Sweet spot for investment

In 2007, when Bai Fan first arrived in Chengdu, things were not as hunky-dory as they are now. Alighting on a cold and blistery night at the Shuangliu airport, Fan found himself staring at empty aisles, deserted parking lots and hardly any taxis or buses. There were no foreign faces around, nor were there any signs of expatriate communities.

His shock was exemplified by an international school standing out like a sore thumb while checking out a large area of empty farmland as the prospective China office site for global software security firm Symantec. No one at the company headquarters in California had ever heard of Chengdu till then.

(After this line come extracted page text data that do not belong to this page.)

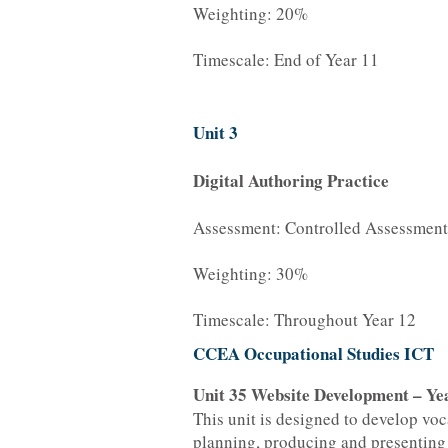
Weighting: 20%
Timescale: End of Year 11
Unit 3
Digital Authoring Practice
Assessment: Controlled Assessment
Weighting: 30%
Timescale: Throughout Year 12
CCEA Occupational Studies ICT
Unit 35 Website Development – Ye
This unit is designed to develop voc
planning, producing and presenting 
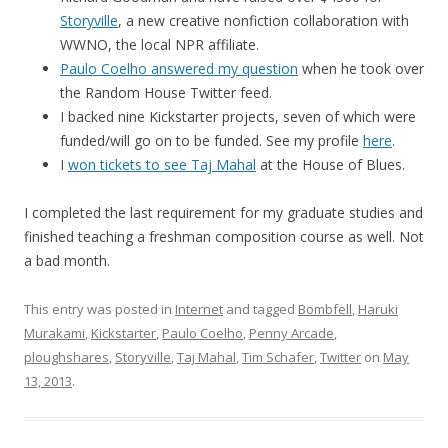
Storyville
, a new creative nonfiction collaboration with
WWNO, the local NPR affiliate.
Paulo Coelho answered my question
when he took over
the Random House Twitter feed.
I backed nine Kickstarter projects, seven of which were
funded/will go on to be funded. See my profile
here
.
I
won tickets to see Taj Mahal
at the House of Blues.
I completed the last requirement for my graduate studies and
finished teaching a freshman composition course as well. Not
a bad month.
This entry was posted in
Internet
and tagged
Bombfell
,
Haruki
Murakami
,
Kickstarter
,
Paulo Coelho
,
Penny Arcade
,
ploughshares
,
Storyville
,
Taj Mahal
,
Tim Schafer
,
Twitter
on
May
13, 2013
.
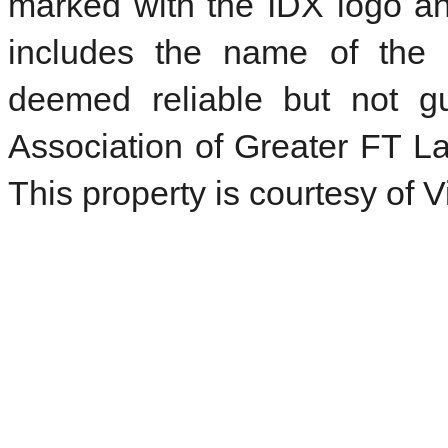
marked with the IDX logo an
includes the name of the l
deemed reliable but not 
Association of Greater FT La
This property is courtesy of 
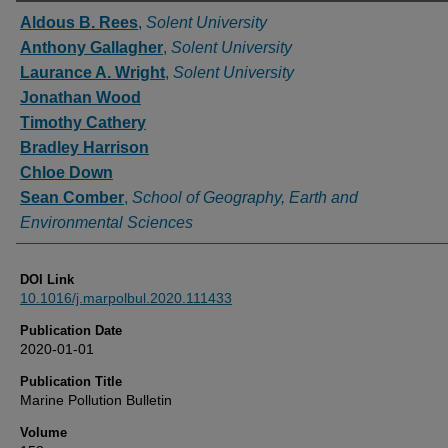
Authors
Aldous B. Rees
,
Solent University
Anthony Gallagher
,
Solent University
Laurance A. Wright
,
Solent University
Jonathan Wood
Timothy Cathery
Bradley Harrison
Chloe Down
Sean Comber
,
School of Geography, Earth and
Environmental Sciences
DOI Link
10.1016/j.marpolbul.2020.111433
Publication Date
2020-01-01
Publication Title
Marine Pollution Bulletin
Volume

Over the next five years, Bai and his team toiled hard to be an integral part of the Chengdu High-tech Industrial Development Zone. All the office buildings conform to US standards and boast exceptional designs. Symantec has also set up a Security Response Center in Chengdu to support its other centers in Tokyo, Dublin and Culver City of Los Angeles.

"When you compare these five years with the 30 years that it took for Symantec to evolve as a global company, it does not seem to be a long period," says Bai. "But we have made tremendous achievements in China during these five years, with Chengdu being the vital cog in that journey."

Bai, the general manager for Symantec's Chengdu operations, can, however, rest assured on one aspect. He is no longer the only man standing in Chengdu. Surrounding him at the Tianfu Software Park are other multinational corporations such as IBM, Cisco and Dell.

Though hesitant and wary at first, many of these multinationals have decided to set up shop in Chengdu after being convinced by the city's "can do" abilities.